Di dunia, banyak negara yang sudah mengakui konsep pertanggungjawaban pidana korporasi. Belanda bahkan sudah memasukkannya ke dalam KUH Pidana-nya sekak 1976, yakni melalui Pasal 51. Sebaliknya, masih ada negara yang mempertahankan doktrin societas delinquere non potest. Bahkan ada negara yang menganggap tanggung jawab korporasi sebagai bagian dari hukum administrasi. Di Jerman, misalnya, pertanggungjawaban korporasi diatur dalam Ordnungswidrigkeiten (OWiG), sama pengertiannya dengan Administrative Offences Act.

RUU KUHP

Bagaimana dengan KUHP Indonesia? Seminar Mahupiki 2019 sengaja mengambil tema kebijakan hukum pidana dalam pemberantasan tindak pidana korupsi. Seminar ini banyak membahas materi RUU KUHP yang sudah dipersiapkan Pemerintah dan DPR. Prof. Muladi salah seorang anggota tim ahli RUU KUHP itu.

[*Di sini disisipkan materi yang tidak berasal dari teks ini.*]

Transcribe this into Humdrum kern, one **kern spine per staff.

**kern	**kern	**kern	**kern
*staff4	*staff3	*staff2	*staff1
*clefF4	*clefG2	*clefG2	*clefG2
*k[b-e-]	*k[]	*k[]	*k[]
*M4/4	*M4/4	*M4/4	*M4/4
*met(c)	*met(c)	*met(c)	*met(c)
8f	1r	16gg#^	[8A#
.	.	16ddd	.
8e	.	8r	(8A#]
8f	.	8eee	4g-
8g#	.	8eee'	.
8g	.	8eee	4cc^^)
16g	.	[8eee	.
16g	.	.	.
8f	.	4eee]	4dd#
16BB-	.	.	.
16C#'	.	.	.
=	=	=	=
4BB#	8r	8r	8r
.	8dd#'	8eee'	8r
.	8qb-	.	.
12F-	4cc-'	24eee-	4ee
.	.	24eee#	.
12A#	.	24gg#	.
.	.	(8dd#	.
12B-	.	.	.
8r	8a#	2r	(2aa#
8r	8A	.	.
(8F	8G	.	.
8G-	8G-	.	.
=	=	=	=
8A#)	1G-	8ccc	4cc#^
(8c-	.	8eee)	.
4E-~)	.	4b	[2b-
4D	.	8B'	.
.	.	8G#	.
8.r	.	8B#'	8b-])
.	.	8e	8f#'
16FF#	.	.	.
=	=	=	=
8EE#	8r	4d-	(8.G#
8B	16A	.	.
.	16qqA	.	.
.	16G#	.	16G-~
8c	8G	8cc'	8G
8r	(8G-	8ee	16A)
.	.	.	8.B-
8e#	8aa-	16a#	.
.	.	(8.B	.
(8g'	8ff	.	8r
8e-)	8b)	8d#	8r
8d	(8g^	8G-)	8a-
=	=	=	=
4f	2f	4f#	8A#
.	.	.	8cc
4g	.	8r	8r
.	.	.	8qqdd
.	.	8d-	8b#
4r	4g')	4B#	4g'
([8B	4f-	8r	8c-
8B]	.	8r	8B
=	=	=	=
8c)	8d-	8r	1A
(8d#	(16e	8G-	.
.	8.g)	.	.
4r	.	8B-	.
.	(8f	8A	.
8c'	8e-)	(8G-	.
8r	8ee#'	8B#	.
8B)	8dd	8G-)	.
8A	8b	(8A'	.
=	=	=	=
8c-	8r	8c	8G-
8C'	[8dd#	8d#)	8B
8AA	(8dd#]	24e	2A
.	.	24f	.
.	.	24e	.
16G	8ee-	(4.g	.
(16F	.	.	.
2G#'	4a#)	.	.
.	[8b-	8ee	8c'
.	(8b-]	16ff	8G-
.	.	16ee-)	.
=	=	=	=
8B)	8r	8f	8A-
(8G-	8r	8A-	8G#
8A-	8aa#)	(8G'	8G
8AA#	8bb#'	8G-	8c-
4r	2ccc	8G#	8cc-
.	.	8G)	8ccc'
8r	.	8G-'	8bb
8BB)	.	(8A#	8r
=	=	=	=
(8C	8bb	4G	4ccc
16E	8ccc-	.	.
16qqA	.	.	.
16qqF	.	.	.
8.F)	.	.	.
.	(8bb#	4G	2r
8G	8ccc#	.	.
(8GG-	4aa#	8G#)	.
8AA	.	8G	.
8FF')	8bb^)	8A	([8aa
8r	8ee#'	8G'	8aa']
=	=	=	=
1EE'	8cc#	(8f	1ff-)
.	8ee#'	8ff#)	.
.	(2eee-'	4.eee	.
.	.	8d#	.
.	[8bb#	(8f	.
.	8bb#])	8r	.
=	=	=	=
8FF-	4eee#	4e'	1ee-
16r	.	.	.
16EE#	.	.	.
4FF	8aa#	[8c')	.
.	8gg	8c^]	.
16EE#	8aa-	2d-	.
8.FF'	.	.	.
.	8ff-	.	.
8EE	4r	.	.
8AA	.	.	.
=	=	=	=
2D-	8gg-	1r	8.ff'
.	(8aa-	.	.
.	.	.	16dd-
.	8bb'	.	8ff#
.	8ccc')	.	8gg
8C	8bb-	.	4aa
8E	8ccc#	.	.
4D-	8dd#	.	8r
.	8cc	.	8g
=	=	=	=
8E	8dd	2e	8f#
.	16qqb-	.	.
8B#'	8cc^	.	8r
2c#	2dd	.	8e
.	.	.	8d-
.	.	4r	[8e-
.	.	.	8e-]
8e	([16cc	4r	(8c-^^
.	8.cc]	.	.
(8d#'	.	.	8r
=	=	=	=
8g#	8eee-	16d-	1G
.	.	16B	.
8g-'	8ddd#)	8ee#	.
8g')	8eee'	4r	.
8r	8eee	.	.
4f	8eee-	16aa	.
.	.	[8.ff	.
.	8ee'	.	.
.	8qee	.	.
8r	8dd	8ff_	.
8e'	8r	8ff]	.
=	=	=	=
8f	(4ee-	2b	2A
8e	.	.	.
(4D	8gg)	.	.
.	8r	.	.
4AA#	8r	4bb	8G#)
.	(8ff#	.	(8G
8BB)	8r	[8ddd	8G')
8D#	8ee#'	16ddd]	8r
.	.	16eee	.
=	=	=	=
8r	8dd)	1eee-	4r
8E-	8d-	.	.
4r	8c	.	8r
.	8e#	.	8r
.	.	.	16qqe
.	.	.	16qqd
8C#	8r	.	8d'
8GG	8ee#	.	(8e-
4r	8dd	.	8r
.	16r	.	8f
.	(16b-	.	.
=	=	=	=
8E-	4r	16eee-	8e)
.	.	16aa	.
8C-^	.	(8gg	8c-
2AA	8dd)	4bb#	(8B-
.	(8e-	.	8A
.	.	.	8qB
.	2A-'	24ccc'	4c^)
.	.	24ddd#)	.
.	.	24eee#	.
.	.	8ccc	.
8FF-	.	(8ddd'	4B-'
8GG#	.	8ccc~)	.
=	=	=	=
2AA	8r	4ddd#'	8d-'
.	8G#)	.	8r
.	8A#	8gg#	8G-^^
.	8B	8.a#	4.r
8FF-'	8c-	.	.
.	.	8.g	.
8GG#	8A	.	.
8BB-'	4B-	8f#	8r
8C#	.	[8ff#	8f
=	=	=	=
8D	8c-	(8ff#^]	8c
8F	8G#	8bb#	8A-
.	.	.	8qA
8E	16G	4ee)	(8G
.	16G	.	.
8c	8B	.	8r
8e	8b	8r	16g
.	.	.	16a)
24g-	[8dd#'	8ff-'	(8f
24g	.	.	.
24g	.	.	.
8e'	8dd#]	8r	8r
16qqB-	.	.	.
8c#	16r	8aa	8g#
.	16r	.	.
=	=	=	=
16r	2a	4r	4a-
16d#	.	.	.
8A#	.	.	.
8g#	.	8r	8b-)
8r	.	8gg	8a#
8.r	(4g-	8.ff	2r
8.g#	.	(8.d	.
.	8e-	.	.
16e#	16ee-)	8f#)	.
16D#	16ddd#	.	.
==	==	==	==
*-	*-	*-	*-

Berdasarkan informasi yang diperoleh Hukumonline, ada beberapa pasal yang mengatur pertanggungjawaban pidana korporasi. Pasal 52 mengatur bukan saja penegasan bahwa korporasi merupakan subjek tindak pidana, tetapi menyebutkan beberapa bentuk korporasi yang dapat dianggap sebagai subjek hukum. Selain perseroan terbatas, ada Yayasan, koperasi, BUMN/BUMD atau yang disamakan dengan itu, perkumpulan. Bahkan meliputi pula firma dan persekutuan komanditer (CV).

Selanjutnya, Pasal 53 RUU KUHP menegaskan tindak pidana korporasi adalah tindak pidana yang dilakukan oleh orang-orang yang mempunyai kedudukan fungsional dalam struktur organisasi korporasi yang bertindak untuk dan atas nama korprasi atau bertindak demi kepentingan korporasi. Hubungan orang tersebut dengan korporasi dapat berupa hubungan kerja atau hubungan lain dalam lingkup usaha atau kegiatan korporasi.

Pasal 130 RUU menegaskan pidana bagi korporasi terdiri atas pidana pokok dan pidana tambahan. Pidana pokoknya adalah pidana denda. Pidana tambahannya banyak mulai dari pembayaran ganti rugi sampai kemungkinan pembubaran korporasi.

Dalam Perma No. 13 Tahun 2016, tindak pidana oleh korporasi merupakan tindak pidana yang dilakukan oleh orang berdasarkan hubungan kerja, atau berdasarkan hubungan lain, baik sendiri-sendiri atau bersama-sama  yang bertindak untuk dan atas nama korporasi di dalam atau di luar lingkungan korporasi.

Menurut Prof. Muladi, kecenderungan universal untuk mengatur pertanggungjawaban pidana korporasi secara umum dan menempatkan korporasi sebagai subjek hukum pidana merupakan refleksi kebijakan untuk meningkatkan peram instrumental hukum pidana untuk menanggulangi berbagai tindak pidana berat.

Karena itu, kalangan praktisi hukum akan melihat satu per satu korporasi dimintai tanggung jawab hukum. Ketika doktrin societas delinquere non potest itu tak dapat dipertahankan lagi, maka satu persatu korporasi akan berurusan dengan hukum.